# DVR



## ideal (Feb 1, 2014)

Hi On my own network I can connect to the dvr no problem and open the cctv. The problem is I would like to be able to access the cctv from where ever i happen to be and that is where im struggling. Im no expert by any shade of imagination and as far as i know i seem to have done everything that is required but still cannot get access. If i use the host name in my browser from within my network it simpy takes me to my router log in page asking me for my user name and password. Ii get some one else outside of my network to try and log in using the host name its just says page not available. I feel im very close but missing something and have no idea what it is. My desktop is plugged into one lan on the router and the dvr is plugged into the other.

The router is a ztc w300 
The dvr is a anspo
IP of the dvr is 192.168.1.5
Its using port 8080 which is now open
host name idealpasyala.dvrdydns.com 
sub net 255.255.255.0
gateway 192.168.1.1


----------



## clyde123 (Apr 10, 2008)

Your link idealpasyala.dvrdydns.com seems to be wrong.
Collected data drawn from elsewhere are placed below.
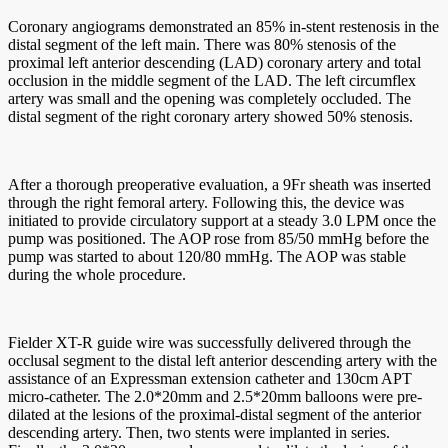
Coronary angiograms demonstrated an 85% in-stent restenosis in the
distal segment of the left main. There was 80% stenosis of the
proximal left anterior descending (LAD) coronary artery and total
occlusion in the middle segment of the LAD. The left circumflex
artery was small and the opening was completely occluded. The
distal segment of the right coronary artery showed 50% stenosis.
After a thorough preoperative evaluation, a 9Fr sheath was inserted
through the right femoral artery. Following this, the device was
initiated to provide circulatory support at a steady 3.0 LPM once the
pump was positioned. The AOP rose from 85/50 mmHg before the
pump was started to about 120/80 mmHg. The AOP was stable
during the whole procedure.
Fielder XT-R guide wire was successfully delivered through the
occlusal segment to the distal left anterior descending artery with the
assistance of an Expressman extension catheter and 130cm APT
micro-catheter. The 2.0*20mm and 2.5*20mm balloons were pre-
dilated at the lesions of the proximal-distal segment of the anterior
descending artery. Then, two stents were implanted in series.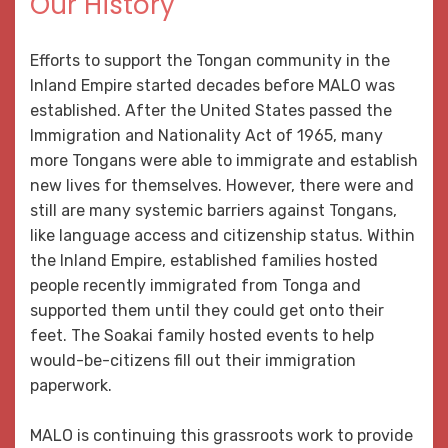
Our History
Efforts to support the Tongan community in the
Inland Empire started decades before MALO was
established. After the United States passed the
Immigration and Nationality Act of 1965, many
more Tongans were able to immigrate and establish
new lives for themselves. However, there were and
still are many systemic barriers against Tongans,
like language access and citizenship status. Within
the Inland Empire, established families hosted
people recently immigrated from Tonga and
supported them until they could get onto their
feet. The Soakai family hosted events to help
would-be-citizens fill out their immigration
paperwork.
MALO is continuing this grassroots work to provide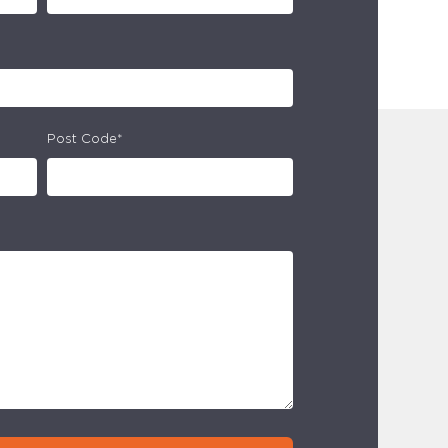
Post Code*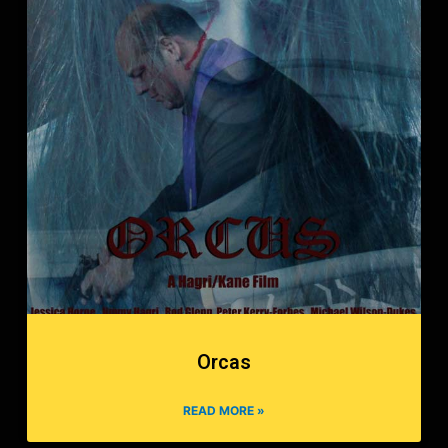
Orcas
READ MORE »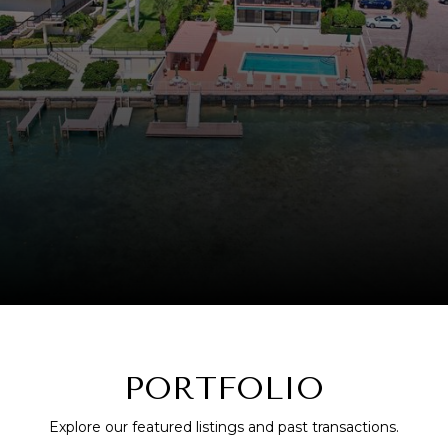
PORTFOLIO
Explore our featured listings and past transactions.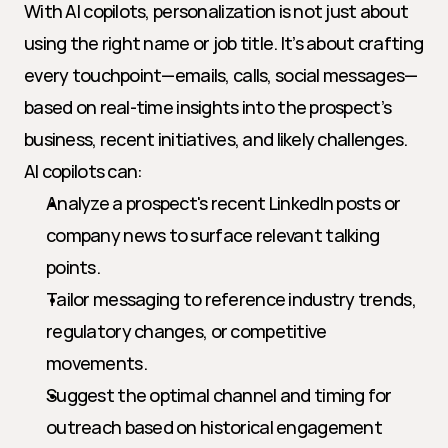
With AI copilots, personalization is not just about 
using the right name or job title. It’s about crafting 
every touchpoint—emails, calls, social messages—
based on real-time insights into the prospect’s 
business, recent initiatives, and likely challenges. 
AI copilots can:
Analyze a prospect's recent LinkedIn posts or 
company news to surface relevant talking 
points.
Tailor messaging to reference industry trends, 
regulatory changes, or competitive 
movements.
Suggest the optimal channel and timing for 
outreach based on historical engagement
That does not resolve for me.
If I add an 'n' , so it becomes : idealpasyala.dvrdyndns.com 
Then I get a site which sells unused domain names.

More information regarding your external IP or dyndns address would help.
And for any sake, EDIT OUT your email address - you'll get spammed no end.


----------



## Wand3r3r (Sep 17, 2010)

Resolves just fine at this end
Name: idealpasyala.dvrdydns.com
Address: 124.43.138.176

But it does not appear accessible. Do a tracert yahoo.com and post the results so we can see if there are any private ips in the path.


----------



## ubinx_15 (Sep 2, 2016)

I HAVE MY ROVER SYSTEM DVR, I FORGOT MY PASSWORD, I TRIED REMOVING THE CMOS BATTERY, IS THERE ANY WAY THAT I CAN BY PASS IT TO RESET IT.TY GUYS


----------



## Corday (Mar 3, 2010)

From TSF RULES

You may not ask for assistance with any deemed illegal activities such as but NOT restricted to the following::

* software pirating
* hacking
* password cracking
* keystroke recording software
* assistance with accessing copyrighted software programs
* Leeching on private or public WiFi/Broadband connections

Also, when posting a new problem, start your own thread. Don't coattail on one that's already two years old. Finally, posting is caps is shouting. Post as I'm typing here.


----------